Francisco Monaldi: Yes. So even though the economic collapse started much earlier than U.S. sanctions, no doubt that U.S. sanctions have contributed because basically the U.S. was the main customer of Venezuelan oil, and since 2019, the U.S. has not bought any oil. So now they are considering sort of relaxing some of these sanctions in sort of a negotiation with Nicolás Maduro to improve the conditions in terms of human rights and democratic institutions, for particularly elections in 2024.
But there’s also the issue of energy prices. I mean, we’ve all been hearing about coming OPEC production cuts. Oil prices expected to rise. Could that be the nudge needed to, perhaps, get the U.S. to resume oil exports or oil imports from Venezuela?
Francisco Monaldi: Yeah, no doubt that that has been a factor since the invasion of Ukraine.

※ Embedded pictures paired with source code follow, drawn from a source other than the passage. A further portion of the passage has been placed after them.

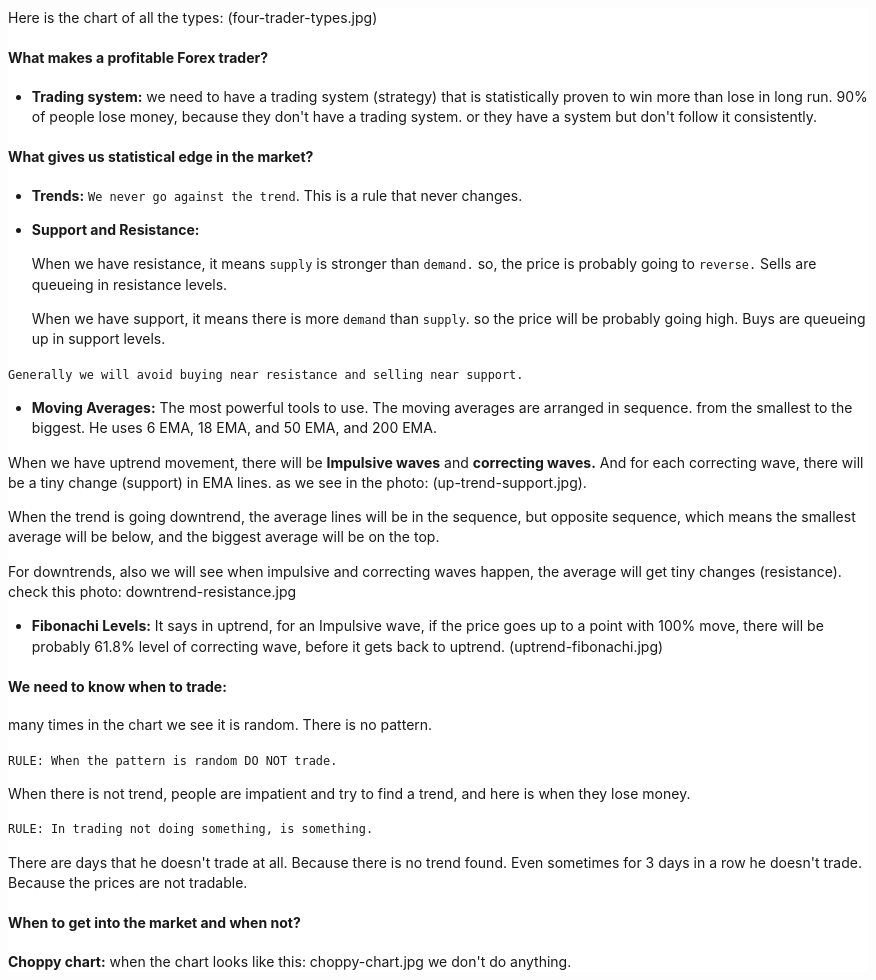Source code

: Here is the chart of all the types: (four-trader-types.jpg)


#### What makes a profitable Forex trader?

-  __Trading system:__ we need to have a trading system (strategy) that is statistically proven to win more than lose in long run. 90% of people lose money, because they don't have a trading system. or they have a system but don't follow it consistently. 

#### What gives us statistical edge in the market?

- __Trends:__ `We never go against the trend`. This is a rule that never changes.  
- __Support and Resistance:__  

    When we have resistance, it means `supply` is stronger than `demand.` so, the price is probably going to `reverse.` Sells are queueing in resistance levels.
    
    When we have support, it means there is more `demand` than `supply`. so the price will be probably going high. Buys are queueing up in support levels.
    
 ```
 Generally we will avoid buying near resistance and selling near support.
 
```   
- __Moving Averages:__ The most powerful tools to use. The moving averages are arranged in sequence. from the smallest to the biggest. He uses 6 EMA, 18 EMA, and 50 EMA, and 200 EMA. 

When we have uptrend movement, there will be __Impulsive waves__ and __correcting waves.__ And for each correcting wave, there will be a tiny change (support) in EMA lines. as we see in the photo: (up-trend-support.jpg).

When the trend is going downtrend, the average lines will be in the sequence, but opposite sequence, which means the smallest average will be below, and the biggest average will be on the top.

For downtrends, also we will see when impulsive and correcting waves happen, the average will get tiny changes (resistance). check this photo: downtrend-resistance.jpg

- __Fibonachi Levels:__ It says in uptrend, for an Impulsive wave, if the price goes up to a point with 100% move, there will be probably 61.8% level of correcting wave, before it gets back to uptrend. (uptrend-fibonachi.jpg)

#### We need to know when to trade:

many times in the chart we see it is random. There is no pattern. 
```
RULE: When the pattern is random DO NOT trade.
``` 
When there is not trend, people are impatient and try to find a trend, and here is when they lose money.
```
RULE: In trading not doing something, is something.
```
There are days that he doesn't trade at all. Because there is no trend found. Even sometimes for 3 days in a row he doesn't trade. Because the prices are not tradable.

#### When to get into the market and when not?

__Choppy chart:__ when the chart looks like this: choppy-chart.jpg we don't do anything.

Juan Gonzalez from the National Security Council went down to Venezuela, and they started to explore options for Venezuela to export oil to the U.S. But it would be a minimal quantity in the sense that Venezuela’s oil industry is in very bad shape, and it would require a lot of investment before they can actually increase production. Nevertheless, I do foresee some oil from Venezuela coming to the U.S. in the near future with that license to Chevron.

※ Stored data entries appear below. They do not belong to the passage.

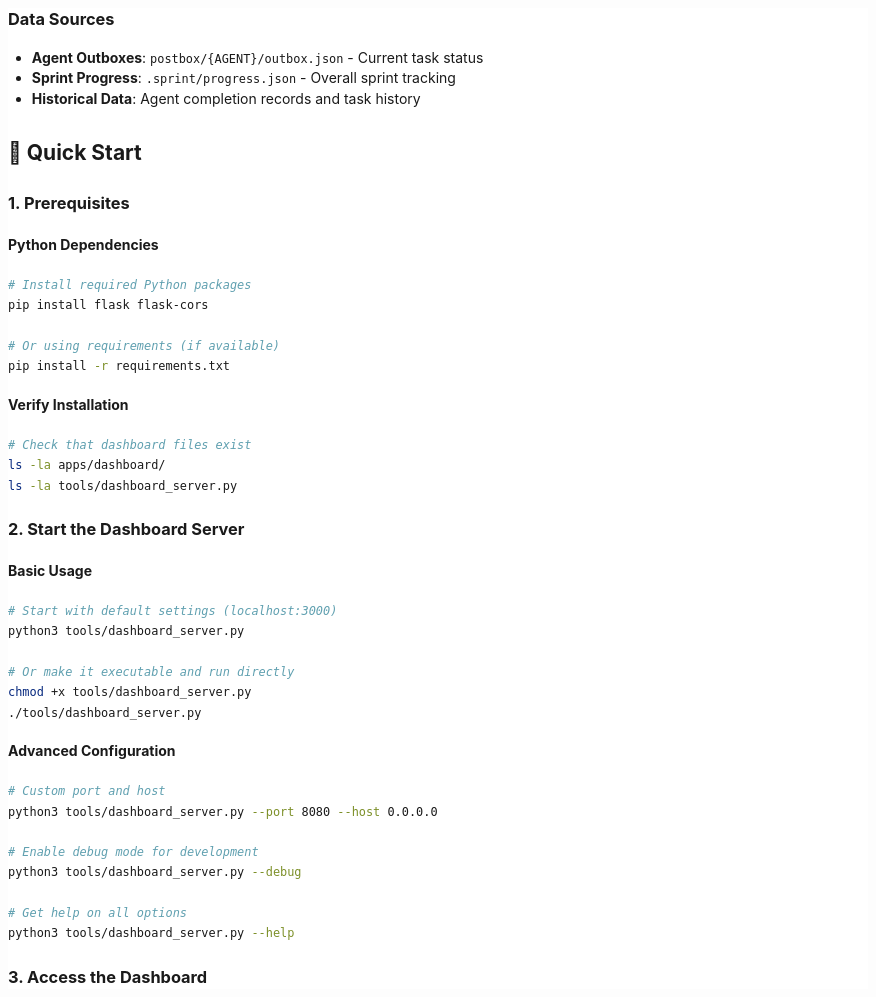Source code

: ### Data Sources
- **Agent Outboxes**: `postbox/{AGENT}/outbox.json` - Current task status
- **Sprint Progress**: `.sprint/progress.json` - Overall sprint tracking
- **Historical Data**: Agent completion records and task history

## 🚀 Quick Start

### 1. Prerequisites

#### Python Dependencies
```bash
# Install required Python packages
pip install flask flask-cors

# Or using requirements (if available)
pip install -r requirements.txt
```

#### Verify Installation
```bash
# Check that dashboard files exist
ls -la apps/dashboard/
ls -la tools/dashboard_server.py
```

### 2. Start the Dashboard Server

#### Basic Usage
```bash
# Start with default settings (localhost:3000)
python3 tools/dashboard_server.py

# Or make it executable and run directly
chmod +x tools/dashboard_server.py
./tools/dashboard_server.py
```

#### Advanced Configuration
```bash
# Custom port and host
python3 tools/dashboard_server.py --port 8080 --host 0.0.0.0

# Enable debug mode for development
python3 tools/dashboard_server.py --debug

# Get help on all options
python3 tools/dashboard_server.py --help
```

### 3. Access the Dashboard

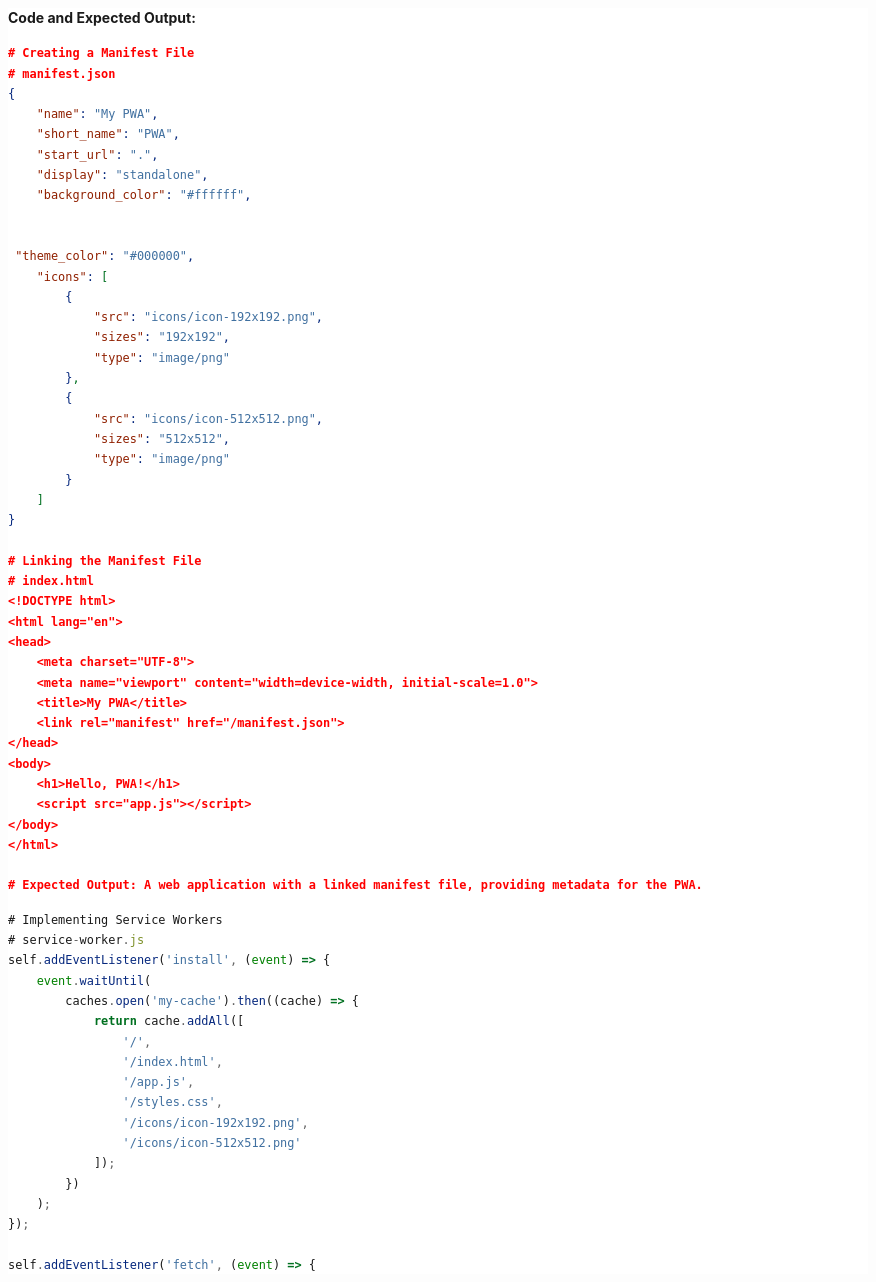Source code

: **Code and Expected Output:**
```json
# Creating a Manifest File
# manifest.json
{
    "name": "My PWA",
    "short_name": "PWA",
    "start_url": ".",
    "display": "standalone",
    "background_color": "#ffffff",
   

 "theme_color": "#000000",
    "icons": [
        {
            "src": "icons/icon-192x192.png",
            "sizes": "192x192",
            "type": "image/png"
        },
        {
            "src": "icons/icon-512x512.png",
            "sizes": "512x512",
            "type": "image/png"
        }
    ]
}

# Linking the Manifest File
# index.html
<!DOCTYPE html>
<html lang="en">
<head>
    <meta charset="UTF-8">
    <meta name="viewport" content="width=device-width, initial-scale=1.0">
    <title>My PWA</title>
    <link rel="manifest" href="/manifest.json">
</head>
<body>
    <h1>Hello, PWA!</h1>
    <script src="app.js"></script>
</body>
</html>

# Expected Output: A web application with a linked manifest file, providing metadata for the PWA.
```

```js
# Implementing Service Workers
# service-worker.js
self.addEventListener('install', (event) => {
    event.waitUntil(
        caches.open('my-cache').then((cache) => {
            return cache.addAll([
                '/',
                '/index.html',
                '/app.js',
                '/styles.css',
                '/icons/icon-192x192.png',
                '/icons/icon-512x512.png'
            ]);
        })
    );
});

self.addEventListener('fetch', (event) => {
```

Professor Gilman, I was struck by something that you said earlier. You talked about how the Biden administration appeared to be trying to work around the existing Title 42 program, which has been in place. I’m curious: Here we are, 25 days out from midterms. That’s got to be a factor here. Otherwise, what, the president might have waited a little longer? What do you make of the timing?

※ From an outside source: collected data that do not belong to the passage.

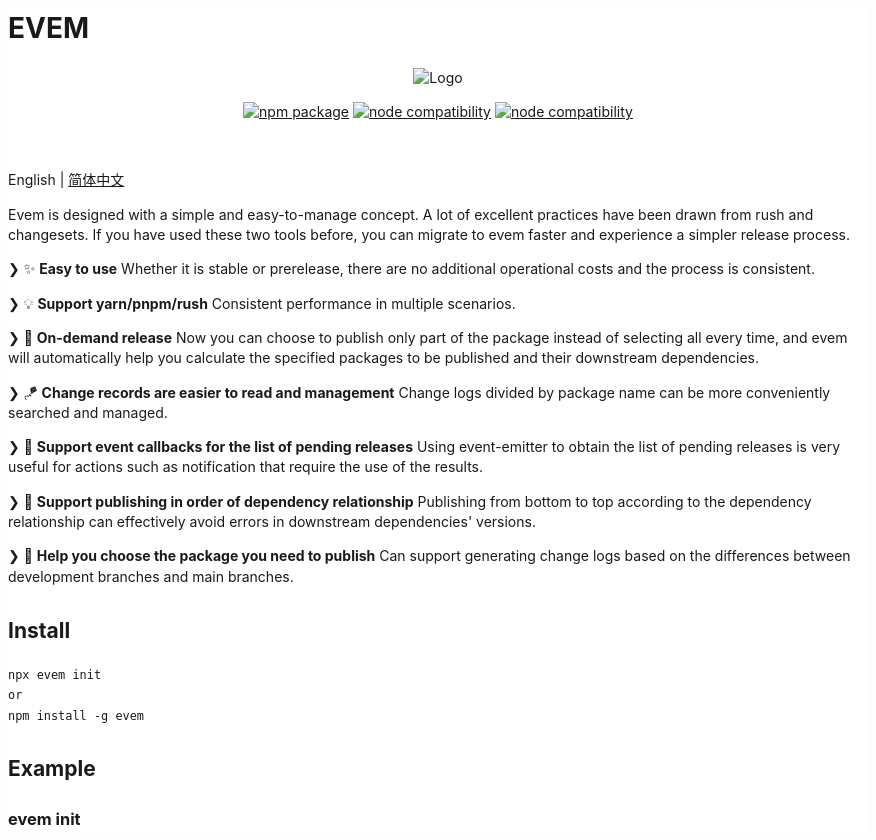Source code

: # EVEM

<div align="center"><img src="https://p3-infra.elabpic.com/tos-cn-i-ax5x5hote5/1cb02dc31f834262a19ba426ba04d4c7~tplv-ax5x5hote5-image.image" alt="Logo" height="200"></div>

<p align="center">
  <a href="https://npmjs.com/package/evem"><img src="https://img.shields.io/npm/v/evem.svg" alt="npm package"></a>
  <a href="https://nodejs.org/en/about/previous-releases"><img src="https://img.shields.io/node/v/evem.svg" alt="node compatibility"></a>
   <a href="https://pnpm.io/"><img src="https://img.shields.io/badge/maintained-pnpm-orange" alt="node compatibility"></a>
</p>
<br/>

English | [简体中文](./README.zh-CN.md)

Evem is designed with a simple and easy-to-manage concept. A lot of excellent practices have been drawn from rush and changesets. If you have used these two tools before, you can migrate to evem faster and experience a simpler release process.

❯  ✨  **Easy to use** Whether it is stable or prerelease, there are no additional operational costs and the process is consistent.<br>

❯  💡  **Support yarn/pnpm/rush** Consistent performance in multiple scenarios.<br>

❯  🎯  **On-demand release**  Now you can choose to publish only part of the package instead of selecting all every time, and evem will automatically help you calculate the specified packages to be published and their downstream dependencies.<br>

❯  🪁  **Change records are easier to read and management** Change logs divided by package name can be more conveniently searched and managed.<br>

❯  🚀  **Support event callbacks for the list of pending releases** Using event-emitter to obtain the list of pending releases is very useful for actions such as notification that require the use of the results.<br>

❯  🎉  **Support publishing in order of dependency relationship** Publishing from bottom to top according to the dependency relationship can effectively avoid errors in downstream dependencies' versions.<br>

❯  🎨  **Help you choose the package you need to publish**  Can support generating change logs based on the differences between development branches and main branches.<br>



## Install

```shell
npx evem init
or
npm install -g evem
```

## Example

### evem init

Denise Gilman: Well, and to be clear, what the Biden administration is doing is actually expanding on the Title 42 program, which was this purported public health rule that said that during the crisis period of the pandemic, certain asylum seekers would be turned away at the border. There were always huge questions about the lawfulness of this program. And in fact, the Biden administration has said that it wants to end the program, and it is only still in place because the state of Texas and others have sued to keep it in place to allow continued expulsions. But now, despite the Biden administration’s efforts to end the program, it is extending it to Venezuelans. Venezuelans typically have not been subjected to the automatic expulsions under Title 42 because the administration recognizes that they are fleeing a human rights and economic crisis and that many have valid claims. I have pursued asylum claims for Venezuelans successfully. So I just want to make that clear.
Now, does this have to do with the elections? Absolutely. There’s no doubt about it that the Biden administration is very concerned about an image of large numbers of asylum seekers arriving at the southern border without some response. And so it has used this Title 42 program ,with all of its problems and with its clear inapplicability at this point in the pandemic, and applied it to Venezuelans, which is very troubling, because once again, it shows a willingness on the part of this administration and in other administrations to just forgo all of our legal obligations to asylum seekers in the moment when you see an actual genuine refugee flow. I mean, UNHCR has indicated this is one of the world’s largest genuine refugee flows at this moment and it can be treated as such and should be treated as such.